4.3 Role of core microbiota in rhizosphere soil nutrient cycling
Exploring core microbiota can enhance our understanding of the influence of microbial community assembly and stability on rhizosphere soil nutrient cycling (27) Therefore, in the present study, we identified the core taxa in the rhizosphere microbial communities associated withR. pseudoacacia plantations. In the microbial network, a high value represents a node and a central position, while a low value indicates a peripheral position (12, 48). We observed core taxa in rhizosphere microbial communities, which exhibited high connectivity. The results indicate that the core microbiota had a central ecological position in the rhizosphere microbial network.

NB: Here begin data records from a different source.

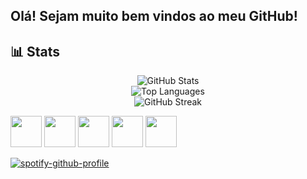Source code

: ## Olá! Sejam muito bem vindos ao meu GitHub!



## 📊 Stats
<div align="center">
  
  ![GitHub Stats](https://github-readme-stats.vercel.app/api?username=guilhermefpo&show_icons=true&theme=tokyonight&count_private=true)  
  ![Top Languages](https://github-readme-stats.vercel.app/api/top-langs/?username=guilhermefpo&layout=compact&theme=tokyonight)   
  ![GitHub Streak](https://github-readme-streak-stats.herokuapp.com/?user=guilhermefpo&theme=tokyonight&hide_border=false)  
</div>

  <div>
  <img src="https://devicon-website.vercel.app/api/html5/original.svg" width="50" height="50" />
<img src="https://devicon-website.vercel.app/api/css3/original.svg" width="50" height="50" />
<img src="https://devicon-website.vercel.app/api/python/original.svg" width="50" height="50" />
<a href="https://www.linkedin.com/in/guilherme-fernando-portela-de-oliveira-191b6737b?utm_source=share&utm_campaign=share_via&utm_content=profile&utm_medium=android_app"> <img src="https://api.devicons.dev.br/icon?icons=LinkedIn&size=48&theme=light&perline=30" width="50" heigth="50"/></a>
<a href="https://www.instagram.com/gui_fernando12?igsh=N3c0N2o3YWY3ZG5z"> <img src="https://api.devicons.dev.br/icon?icons=Instagram&size=48&theme=dark&perline=30" width="50" heigth="50"/></a>
</div>

[![spotify-github-profile](https://spotify-github-profile.kittinanx.com/api/view?uid=31o6kvtul2622q36i4y54vbccgne&cover_image=true&theme=novatorem&show_offline=false&background_color=0000ff&interchange=false&bar_color=00ffff&bar_color_cover=false)](https://github.com/kittinan/spotify-github-profile)



###

###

High soil microbial diversity could promote multifunctionality, as reported in other terrestrial ecosystems (11, 19, 31, 49). Jiao et al. reported that core microbiota played a major role in the maintenance of microbial interactions, community stability, and belowground multinutrient cycling in agricultural fields across eastern China (25). Our results indicated that the diversity of core taxa has a greater impact on rhizosphere soil multinutrient cycling than the diversity of non-core taxa, based on random forest module. Accordingly, we concluded that the core microbiota participated in rhizosphere soil multinutrient cycling, while maintaining rhizosphere microbial network complexity. Multiple regression modeling and variance decomposition analysis revealed the potential influences of core microbiota, at the class level, on soil nutrient properties.
Some core taxa can participate in the maintenance of plant health and plant production (20, 52), and such taxa play important roles in soil multifunctionality maintenance through the promotion of nutrient exchange and facilitation of resource availability in agroecosystems (52). The core microbiota identified in the present study have been reported in other environments. For example, Acidimicrobiia are observed extensively in acidic wastewater, marine lakes, deserts, and other environments with important ecological functions and potential development values (18). Bacillus can degrade Polyhydroxy-alkanoates and promote plant growth (9, 44). So, identifying core microbiota facilitates the understanding of microbial responses to environmental disturbance (46).